Wir haben beispielsweise Marathon-Schuhe von Nike gezeigt, die von den aktuellen Weltrekordhaltern getragen werden. Sie stehen für das berühmte „Runner’s High“, das einen Dopamin- beziehungsweise Endorphin-Kick auslöst. Zum Thema „Gesundheit” hatten wir den Oura Ring, der Schlaf- und Vitalwerte aufzeichnet. Oder eine Gewichtsdecke, die den Schlaf verbessern soll. Eines der kuriosesten Objekte war eine Kettensäge: eine sehr gut gestaltete Husqvarna aus Schweden. Sie steht symbolisch für das Eisbaden im Winter, das in Finnland als einer der stärksten „Glücksbooster“ gilt. Ein Sprung ins eiskalte Wasser hebt sofort die Stimmung. Und eine Kettensäge ist – auch wenn offiziell nicht empfohlen – das Standardwerkzeug, um ein Loch in die zugefrorene Seefläche zu schneiden. Wir zeigten also auch die Dinge, die Glücksmomente überhaupt erst ermöglichen.

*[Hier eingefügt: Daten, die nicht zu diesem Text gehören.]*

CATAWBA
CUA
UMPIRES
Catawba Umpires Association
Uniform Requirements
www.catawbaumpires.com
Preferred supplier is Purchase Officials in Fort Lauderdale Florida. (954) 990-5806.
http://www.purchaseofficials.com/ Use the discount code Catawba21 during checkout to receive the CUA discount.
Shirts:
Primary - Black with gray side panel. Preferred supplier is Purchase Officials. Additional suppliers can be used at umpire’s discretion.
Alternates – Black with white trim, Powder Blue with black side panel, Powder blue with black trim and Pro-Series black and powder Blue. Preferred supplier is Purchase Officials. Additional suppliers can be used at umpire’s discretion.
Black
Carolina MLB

Ausgelöst werden die Botenstoffe durch körperliche und emotionale Trigger?
Ein bekanntes Phänomen in diesem Zusammenhang ist das sogenannte „Frisson“. Der Begriff beschreibt den Moment, in dem Musik Gänsehaut auslöst. Egal, ob es sich um ein trauriges oder ein euphorisches Stück handelt – bestimmte musikalische Elemente wie Crescendi oder plötzliche Dynamikwechsel erzeugen diesen Schauer. Wir haben einen DJ eingeladen, ein elektronisches Ambient-Stück zu komponieren, das mit Frisson-Elementen spielt. Die Besucher konnten die Musik in Ball Chairs von Eero Aarnio hören, die wir in kleine, private Musikräume verwandelt haben.

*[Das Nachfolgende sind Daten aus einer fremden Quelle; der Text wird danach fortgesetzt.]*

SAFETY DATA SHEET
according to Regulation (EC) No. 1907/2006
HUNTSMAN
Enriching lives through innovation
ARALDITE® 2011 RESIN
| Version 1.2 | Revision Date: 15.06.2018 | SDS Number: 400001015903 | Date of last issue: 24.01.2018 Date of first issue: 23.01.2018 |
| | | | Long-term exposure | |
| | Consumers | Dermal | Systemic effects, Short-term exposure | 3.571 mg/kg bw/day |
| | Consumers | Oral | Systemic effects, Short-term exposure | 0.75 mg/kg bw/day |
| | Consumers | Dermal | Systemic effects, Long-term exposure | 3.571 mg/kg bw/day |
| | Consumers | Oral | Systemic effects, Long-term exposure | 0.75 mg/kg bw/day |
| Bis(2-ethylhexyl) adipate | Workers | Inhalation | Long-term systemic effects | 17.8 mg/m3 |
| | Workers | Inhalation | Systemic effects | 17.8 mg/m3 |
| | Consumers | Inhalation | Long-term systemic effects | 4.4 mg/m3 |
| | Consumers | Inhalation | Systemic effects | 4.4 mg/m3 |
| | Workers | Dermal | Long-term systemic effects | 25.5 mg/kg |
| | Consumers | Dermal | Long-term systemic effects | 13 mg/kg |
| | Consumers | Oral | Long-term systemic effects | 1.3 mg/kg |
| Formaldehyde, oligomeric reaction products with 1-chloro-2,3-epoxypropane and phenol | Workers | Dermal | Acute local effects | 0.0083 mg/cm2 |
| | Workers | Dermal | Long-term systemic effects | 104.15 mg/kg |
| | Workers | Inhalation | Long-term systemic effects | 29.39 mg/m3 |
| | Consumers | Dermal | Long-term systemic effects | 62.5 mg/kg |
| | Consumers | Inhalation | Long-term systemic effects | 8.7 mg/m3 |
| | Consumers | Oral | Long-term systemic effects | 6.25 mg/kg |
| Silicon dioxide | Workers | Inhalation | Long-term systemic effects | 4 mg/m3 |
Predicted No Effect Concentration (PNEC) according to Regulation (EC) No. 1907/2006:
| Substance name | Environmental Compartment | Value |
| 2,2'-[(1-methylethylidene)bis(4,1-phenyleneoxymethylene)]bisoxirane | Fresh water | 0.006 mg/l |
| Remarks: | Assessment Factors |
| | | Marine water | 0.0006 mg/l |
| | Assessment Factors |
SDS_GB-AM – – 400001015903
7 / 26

Der Moment im Ball Chair ist ein privates Glück. Wie sieht kollektives Glück aus?
Wir haben uns beispielhaft mit der Stadt beschäftigt. Hier kann man gut erkennen, was passiert, wenn Dinge nicht funktionieren. Wenn es keine Radwege gibt, zu viele Autos unterwegs sind, der öffentliche Nahverkehr sich ständig verspätet oder Bordsteine nicht barrierefrei sind. Dann merkt man, wie stark solche Defizite aufs Gemüt schlagen. Wir wollten aufzeigen, welche Elemente in der Stadt wirklich gut gestaltet sein müssen. Ganz im Sinne von Ernesto Nathan Rogers’ Motto „dal cucchiaio alla città“ – „Vom Löffel zur Stadt“ – zählt jedes Detail. Es geht nicht nur um große Masterpläne, sondern um die kleinen Dinge, die den Menschen sofort auffallen. Vor allem dann, wenn sie nicht funktionieren.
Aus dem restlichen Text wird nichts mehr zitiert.